INFORMATION SUPPLIED:
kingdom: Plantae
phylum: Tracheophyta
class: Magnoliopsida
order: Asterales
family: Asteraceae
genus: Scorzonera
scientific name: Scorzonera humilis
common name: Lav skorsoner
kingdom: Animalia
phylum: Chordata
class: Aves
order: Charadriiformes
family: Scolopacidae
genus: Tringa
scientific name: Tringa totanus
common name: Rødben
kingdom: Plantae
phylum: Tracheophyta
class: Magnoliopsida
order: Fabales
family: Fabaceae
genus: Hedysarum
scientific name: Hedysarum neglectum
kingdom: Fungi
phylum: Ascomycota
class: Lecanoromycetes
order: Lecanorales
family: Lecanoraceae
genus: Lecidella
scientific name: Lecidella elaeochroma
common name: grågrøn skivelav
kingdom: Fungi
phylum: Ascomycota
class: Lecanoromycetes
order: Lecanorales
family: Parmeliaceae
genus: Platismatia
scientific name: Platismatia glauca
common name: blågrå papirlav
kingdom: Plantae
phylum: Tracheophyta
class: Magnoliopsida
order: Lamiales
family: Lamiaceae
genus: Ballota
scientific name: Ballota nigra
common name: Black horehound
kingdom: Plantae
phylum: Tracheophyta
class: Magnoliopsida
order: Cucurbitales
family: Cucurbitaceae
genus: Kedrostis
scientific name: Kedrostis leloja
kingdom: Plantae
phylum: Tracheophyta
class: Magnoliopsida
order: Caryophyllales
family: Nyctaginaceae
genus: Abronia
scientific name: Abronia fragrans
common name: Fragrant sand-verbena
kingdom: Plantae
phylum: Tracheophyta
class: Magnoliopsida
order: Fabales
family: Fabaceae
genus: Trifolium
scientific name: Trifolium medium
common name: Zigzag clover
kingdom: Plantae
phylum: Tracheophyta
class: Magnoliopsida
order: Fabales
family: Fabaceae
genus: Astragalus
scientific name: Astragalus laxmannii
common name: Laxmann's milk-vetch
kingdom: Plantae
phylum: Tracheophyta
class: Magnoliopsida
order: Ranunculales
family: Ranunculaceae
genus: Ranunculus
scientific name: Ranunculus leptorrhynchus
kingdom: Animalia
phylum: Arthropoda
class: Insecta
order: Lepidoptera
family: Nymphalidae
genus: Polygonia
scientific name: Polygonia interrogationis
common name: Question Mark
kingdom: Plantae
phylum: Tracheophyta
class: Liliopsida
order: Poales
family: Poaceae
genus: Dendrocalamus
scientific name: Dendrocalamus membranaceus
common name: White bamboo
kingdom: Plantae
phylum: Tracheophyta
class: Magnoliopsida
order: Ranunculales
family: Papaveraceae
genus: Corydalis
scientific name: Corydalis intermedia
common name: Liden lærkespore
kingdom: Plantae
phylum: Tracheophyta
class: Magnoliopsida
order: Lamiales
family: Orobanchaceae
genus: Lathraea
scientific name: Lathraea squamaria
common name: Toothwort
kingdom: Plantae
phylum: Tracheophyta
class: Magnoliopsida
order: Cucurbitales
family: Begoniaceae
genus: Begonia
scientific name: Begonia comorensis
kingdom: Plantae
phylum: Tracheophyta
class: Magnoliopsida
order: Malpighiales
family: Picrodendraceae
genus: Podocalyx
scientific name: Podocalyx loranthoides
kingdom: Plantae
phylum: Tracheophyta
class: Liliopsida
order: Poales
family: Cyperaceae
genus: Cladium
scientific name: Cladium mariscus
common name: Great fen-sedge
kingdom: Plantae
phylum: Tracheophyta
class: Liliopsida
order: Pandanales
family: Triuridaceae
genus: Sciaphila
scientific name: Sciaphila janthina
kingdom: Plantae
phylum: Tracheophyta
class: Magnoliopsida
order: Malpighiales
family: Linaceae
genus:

PROBLEM TO SOLVE: Copy every line of the items above, character for character, with no changes.

REPLY:
kingdom: Plantae
phylum: Tracheophyta
class: Magnoliopsida
order: Asterales
family: Asteraceae
genus: Scorzonera
scientific name: Scorzonera humilis
common name: Lav skorsoner
kingdom: Animalia
phylum: Chordata
class: Aves
order: Charadriiformes
family: Scolopacidae
genus: Tringa
scientific name: Tringa totanus
common name: Rødben
kingdom: Plantae
phylum: Tracheophyta
class: Magnoliopsida
order: Fabales
family: Fabaceae
genus: Hedysarum
scientific name: Hedysarum neglectum
kingdom: Fungi
phylum: Ascomycota
class: Lecanoromycetes
order: Lecanorales
family: Lecanoraceae
genus: Lecidella
scientific name: Lecidella elaeochroma
common name: grågrøn skivelav
kingdom: Fungi
phylum: Ascomycota
class: Lecanoromycetes
order: Lecanorales
family: Parmeliaceae
genus: Platismatia
scientific name: Platismatia glauca
common name: blågrå papirlav
kingdom: Plantae
phylum: Tracheophyta
class: Magnoliopsida
order: Lamiales
family: Lamiaceae
genus: Ballota
scientific name: Ballota nigra
common name: Black horehound
kingdom: Plantae
phylum: Tracheophyta
class: Magnoliopsida
order: Cucurbitales
family: Cucurbitaceae
genus: Kedrostis
scientific name: Kedrostis leloja
kingdom: Plantae
phylum: Tracheophyta
class: Magnoliopsida
order: Caryophyllales
family: Nyctaginaceae
genus: Abronia
scientific name: Abronia fragrans
common name: Fragrant sand-verbena
kingdom: Plantae
phylum: Tracheophyta
class: Magnoliopsida
order: Fabales
family: Fabaceae
genus: Trifolium
scientific name: Trifolium medium
common name: Zigzag clover
kingdom: Plantae
phylum: Tracheophyta
class: Magnoliopsida
order: Fabales
family: Fabaceae
genus: Astragalus
scientific name: Astragalus laxmannii
common name: Laxmann's milk-vetch
kingdom: Plantae
phylum: Tracheophyta
class: Magnoliopsida
order: Ranunculales
family: Ranunculaceae
genus: Ranunculus
scientific name: Ranunculus leptorrhynchus
kingdom: Animalia
phylum: Arthropoda
class: Insecta
order: Lepidoptera
family: Nymphalidae
genus: Polygonia
scientific name: Polygonia interrogationis
common name: Question Mark
kingdom: Plantae
phylum: Tracheophyta
class: Liliopsida
order: Poales
family: Poaceae
genus: Dendrocalamus
scientific name: Dendrocalamus membranaceus
common name: White bamboo
kingdom: Plantae
phylum: Tracheophyta
class: Magnoliopsida
order: Ranunculales
family: Papaveraceae
genus: Corydalis
scientific name: Corydalis intermedia
common name: Liden lærkespore
kingdom: Plantae
phylum: Tracheophyta
class: Magnoliopsida
order: Lamiales
family: Orobanchaceae
genus: Lathraea
scientific name: Lathraea squamaria
common name: Toothwort
kingdom: Plantae
phylum: Tracheophyta
class: Magnoliopsida
order: Cucurbitales
family: Begoniaceae
genus: Begonia
scientific name: Begonia comorensis
kingdom: Plantae
phylum: Tracheophyta
class: Magnoliopsida
order: Malpighiales
family: Picrodendraceae
genus: Podocalyx
scientific name: Podocalyx loranthoides
kingdom: Plantae
phylum: Tracheophyta
class: Liliopsida
order: Poales
family: Cyperaceae
genus: Cladium
scientific name: Cladium mariscus
common name: Great fen-sedge
kingdom: Plantae
phylum: Tracheophyta
class: Liliopsida
order: Pandanales
family: Triuridaceae
genus: Sciaphila
scientific name: Sciaphila janthina
kingdom: Plantae
phylum: Tracheophyta
class: Magnoliopsida
order: Malpighiales
family: Linaceae
genus:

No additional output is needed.